13.CONFESS

Màu nền
Font chữ
Font size
Chiều cao dòng

Apa Raina harus menyerah? Waktunya memang tidak tepat, setelah situasi kacau dan ayahnya sedang ditahan polisi, Raina diserang keraguan besar kalau perasaannya bisa berbalas. Bahkan belum diomongin pun Shaka sudah memberi batasan. 

"Kok, nggak jadi ngomong?" 

Sikap Shaka benar-benar membingungkan, dia terkadang ketus dan menunjukkan kekuasaannya kalau dia bos. Tetapi Shaka juga bisa manis dan perhatian. 

"Saya harus ngomong formal atau pake cara ngomong sama sahabat saya sendiri?" 

Shaka berbalik, tehnya sudah habis bahkan dia sudah melahap tiga potong kue. Dia menaikkan alis dengan malas, dan Raina tahu artinya. 

"Nal, aku tahu waktunya nggak tepat. Tapi aku harus ngomong, kalau aku sayang sama kamu. Sejak dulu sebelum Lisa masuk di antara kita." 

"Kenapa kamu baru ngomong sekarang?" 

Dugaan Shaka benar, Raina punya rasa yang sama dengannya. Lalu apa, sekarang situasinya rumit dan tidak semudah itu bisa bersama. 

"Dulu aku takut persahabatan kita rusak, apalagi waktu itu kamu lebih pilih Lisa. Aku mana berani bilang, Lisa lebih cantik dan menarik." 

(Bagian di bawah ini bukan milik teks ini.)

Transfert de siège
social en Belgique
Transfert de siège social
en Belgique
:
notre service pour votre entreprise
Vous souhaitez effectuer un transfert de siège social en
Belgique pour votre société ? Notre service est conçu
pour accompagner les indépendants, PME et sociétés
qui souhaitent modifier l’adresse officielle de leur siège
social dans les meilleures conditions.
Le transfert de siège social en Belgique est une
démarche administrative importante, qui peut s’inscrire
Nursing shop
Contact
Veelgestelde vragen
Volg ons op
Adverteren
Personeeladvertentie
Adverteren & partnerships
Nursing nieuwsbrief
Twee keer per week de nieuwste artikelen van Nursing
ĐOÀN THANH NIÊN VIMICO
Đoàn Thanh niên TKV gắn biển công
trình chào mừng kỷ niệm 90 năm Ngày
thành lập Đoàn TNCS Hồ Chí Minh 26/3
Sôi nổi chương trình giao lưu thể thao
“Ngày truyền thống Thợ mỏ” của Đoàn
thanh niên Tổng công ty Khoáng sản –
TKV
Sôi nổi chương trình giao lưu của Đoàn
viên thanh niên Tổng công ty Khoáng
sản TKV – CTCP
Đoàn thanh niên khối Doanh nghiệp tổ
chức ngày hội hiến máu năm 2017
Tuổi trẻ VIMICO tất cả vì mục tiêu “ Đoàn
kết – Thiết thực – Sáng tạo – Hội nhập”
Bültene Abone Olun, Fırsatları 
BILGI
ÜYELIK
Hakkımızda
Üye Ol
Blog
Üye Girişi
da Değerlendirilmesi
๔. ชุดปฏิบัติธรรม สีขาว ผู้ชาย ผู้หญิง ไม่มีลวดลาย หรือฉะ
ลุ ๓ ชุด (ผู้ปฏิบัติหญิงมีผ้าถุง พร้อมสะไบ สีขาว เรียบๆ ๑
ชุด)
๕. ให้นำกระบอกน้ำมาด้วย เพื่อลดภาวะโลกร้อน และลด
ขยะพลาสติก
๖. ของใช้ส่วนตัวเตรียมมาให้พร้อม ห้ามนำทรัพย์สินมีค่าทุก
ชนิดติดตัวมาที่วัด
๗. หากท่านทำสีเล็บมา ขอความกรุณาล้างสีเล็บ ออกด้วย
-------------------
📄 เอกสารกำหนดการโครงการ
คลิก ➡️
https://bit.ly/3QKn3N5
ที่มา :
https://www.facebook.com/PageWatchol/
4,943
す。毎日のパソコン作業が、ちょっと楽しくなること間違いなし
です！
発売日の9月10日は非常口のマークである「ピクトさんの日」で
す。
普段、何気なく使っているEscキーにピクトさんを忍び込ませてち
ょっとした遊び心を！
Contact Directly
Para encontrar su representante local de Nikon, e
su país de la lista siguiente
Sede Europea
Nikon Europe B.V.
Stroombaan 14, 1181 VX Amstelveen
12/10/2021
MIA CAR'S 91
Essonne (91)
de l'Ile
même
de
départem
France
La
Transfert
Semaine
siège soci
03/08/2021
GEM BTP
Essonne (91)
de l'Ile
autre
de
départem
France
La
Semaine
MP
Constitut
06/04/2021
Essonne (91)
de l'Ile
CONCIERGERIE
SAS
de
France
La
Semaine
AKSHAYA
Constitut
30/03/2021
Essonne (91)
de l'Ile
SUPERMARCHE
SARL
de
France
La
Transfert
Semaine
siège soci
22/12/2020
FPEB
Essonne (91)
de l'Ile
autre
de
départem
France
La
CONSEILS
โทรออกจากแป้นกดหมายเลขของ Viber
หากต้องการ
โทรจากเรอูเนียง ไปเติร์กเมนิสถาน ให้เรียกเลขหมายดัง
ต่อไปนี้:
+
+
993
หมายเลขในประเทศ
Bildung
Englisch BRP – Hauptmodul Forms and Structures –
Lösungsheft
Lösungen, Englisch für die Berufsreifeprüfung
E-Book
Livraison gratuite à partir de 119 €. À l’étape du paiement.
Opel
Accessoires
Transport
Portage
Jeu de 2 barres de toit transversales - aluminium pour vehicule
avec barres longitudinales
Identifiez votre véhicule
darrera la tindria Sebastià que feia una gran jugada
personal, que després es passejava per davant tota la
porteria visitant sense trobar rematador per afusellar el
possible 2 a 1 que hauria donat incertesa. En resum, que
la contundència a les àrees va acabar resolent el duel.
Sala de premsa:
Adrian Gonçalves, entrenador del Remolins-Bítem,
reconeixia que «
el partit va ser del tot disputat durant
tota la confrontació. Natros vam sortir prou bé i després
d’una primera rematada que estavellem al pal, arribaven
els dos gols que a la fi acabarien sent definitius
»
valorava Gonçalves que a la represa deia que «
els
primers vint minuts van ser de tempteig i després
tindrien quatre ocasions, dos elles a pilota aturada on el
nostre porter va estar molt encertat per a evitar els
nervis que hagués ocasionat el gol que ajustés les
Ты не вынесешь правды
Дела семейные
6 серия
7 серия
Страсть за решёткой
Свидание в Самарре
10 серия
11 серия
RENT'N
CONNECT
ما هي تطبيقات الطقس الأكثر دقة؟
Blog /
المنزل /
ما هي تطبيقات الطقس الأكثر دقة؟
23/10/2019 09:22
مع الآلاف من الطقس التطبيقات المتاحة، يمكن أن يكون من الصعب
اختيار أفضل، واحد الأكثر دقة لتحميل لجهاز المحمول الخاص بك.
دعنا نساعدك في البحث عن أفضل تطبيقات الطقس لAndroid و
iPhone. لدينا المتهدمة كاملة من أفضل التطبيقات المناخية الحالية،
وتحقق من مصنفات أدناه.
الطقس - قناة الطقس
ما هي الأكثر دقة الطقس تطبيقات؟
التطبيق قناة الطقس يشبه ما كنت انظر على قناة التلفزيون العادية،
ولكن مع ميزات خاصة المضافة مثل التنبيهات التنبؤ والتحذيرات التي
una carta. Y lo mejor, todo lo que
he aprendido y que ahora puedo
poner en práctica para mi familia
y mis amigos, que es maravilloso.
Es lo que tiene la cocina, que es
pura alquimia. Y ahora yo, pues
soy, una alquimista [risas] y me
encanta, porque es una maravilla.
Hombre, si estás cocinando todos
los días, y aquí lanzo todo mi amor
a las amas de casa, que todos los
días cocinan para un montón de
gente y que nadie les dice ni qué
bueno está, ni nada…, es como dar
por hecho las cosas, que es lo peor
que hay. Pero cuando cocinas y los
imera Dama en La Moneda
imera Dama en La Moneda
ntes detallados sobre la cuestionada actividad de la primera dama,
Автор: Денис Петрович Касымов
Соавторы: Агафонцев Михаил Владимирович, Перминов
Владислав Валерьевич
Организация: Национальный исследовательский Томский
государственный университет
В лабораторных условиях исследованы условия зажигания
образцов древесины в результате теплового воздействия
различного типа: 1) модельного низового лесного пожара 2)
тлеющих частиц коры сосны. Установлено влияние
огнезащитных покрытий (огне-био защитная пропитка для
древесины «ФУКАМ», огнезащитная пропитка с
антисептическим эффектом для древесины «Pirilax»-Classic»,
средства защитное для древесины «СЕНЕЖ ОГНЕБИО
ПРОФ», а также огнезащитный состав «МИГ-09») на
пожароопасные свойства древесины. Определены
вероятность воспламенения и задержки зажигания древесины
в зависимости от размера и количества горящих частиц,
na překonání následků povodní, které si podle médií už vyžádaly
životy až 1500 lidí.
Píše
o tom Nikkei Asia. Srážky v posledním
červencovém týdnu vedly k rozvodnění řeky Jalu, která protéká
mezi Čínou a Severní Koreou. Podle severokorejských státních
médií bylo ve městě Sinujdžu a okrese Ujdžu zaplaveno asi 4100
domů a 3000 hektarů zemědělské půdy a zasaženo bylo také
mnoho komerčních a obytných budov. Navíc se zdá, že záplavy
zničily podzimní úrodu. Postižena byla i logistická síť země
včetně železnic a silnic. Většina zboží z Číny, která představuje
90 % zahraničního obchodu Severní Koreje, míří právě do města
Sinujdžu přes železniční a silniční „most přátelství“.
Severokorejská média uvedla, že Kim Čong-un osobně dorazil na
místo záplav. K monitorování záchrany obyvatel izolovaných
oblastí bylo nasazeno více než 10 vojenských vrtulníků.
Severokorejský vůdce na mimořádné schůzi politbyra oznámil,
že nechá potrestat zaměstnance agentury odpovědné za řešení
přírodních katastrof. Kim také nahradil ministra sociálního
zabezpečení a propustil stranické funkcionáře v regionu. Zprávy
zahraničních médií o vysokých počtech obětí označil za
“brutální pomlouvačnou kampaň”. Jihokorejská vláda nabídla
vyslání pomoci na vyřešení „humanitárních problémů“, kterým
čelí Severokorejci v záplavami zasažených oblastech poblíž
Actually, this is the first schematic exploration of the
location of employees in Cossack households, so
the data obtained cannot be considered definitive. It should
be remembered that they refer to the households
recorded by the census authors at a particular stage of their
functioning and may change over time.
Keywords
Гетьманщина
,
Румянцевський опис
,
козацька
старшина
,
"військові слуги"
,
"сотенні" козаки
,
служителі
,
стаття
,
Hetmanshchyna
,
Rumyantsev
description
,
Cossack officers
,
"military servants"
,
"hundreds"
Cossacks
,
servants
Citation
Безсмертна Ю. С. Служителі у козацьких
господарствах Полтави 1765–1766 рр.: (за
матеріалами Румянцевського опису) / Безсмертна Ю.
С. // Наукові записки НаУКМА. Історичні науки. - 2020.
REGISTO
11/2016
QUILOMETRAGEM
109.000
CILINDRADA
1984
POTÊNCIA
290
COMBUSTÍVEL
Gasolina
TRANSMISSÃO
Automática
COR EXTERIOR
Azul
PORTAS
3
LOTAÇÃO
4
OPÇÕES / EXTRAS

Belum ada perubahan ekspresi dari Shaka, dan hal itu membuat Raina berpikir banyak hal. Dari awal dia sudah siap dengan segala kemungkinan. Tetapi kalau boleh memilih Raina ingin Shaka menerimanya. Selain karena dia menyukai sudah sejak lama, Raina ingin membahagiakan Rini.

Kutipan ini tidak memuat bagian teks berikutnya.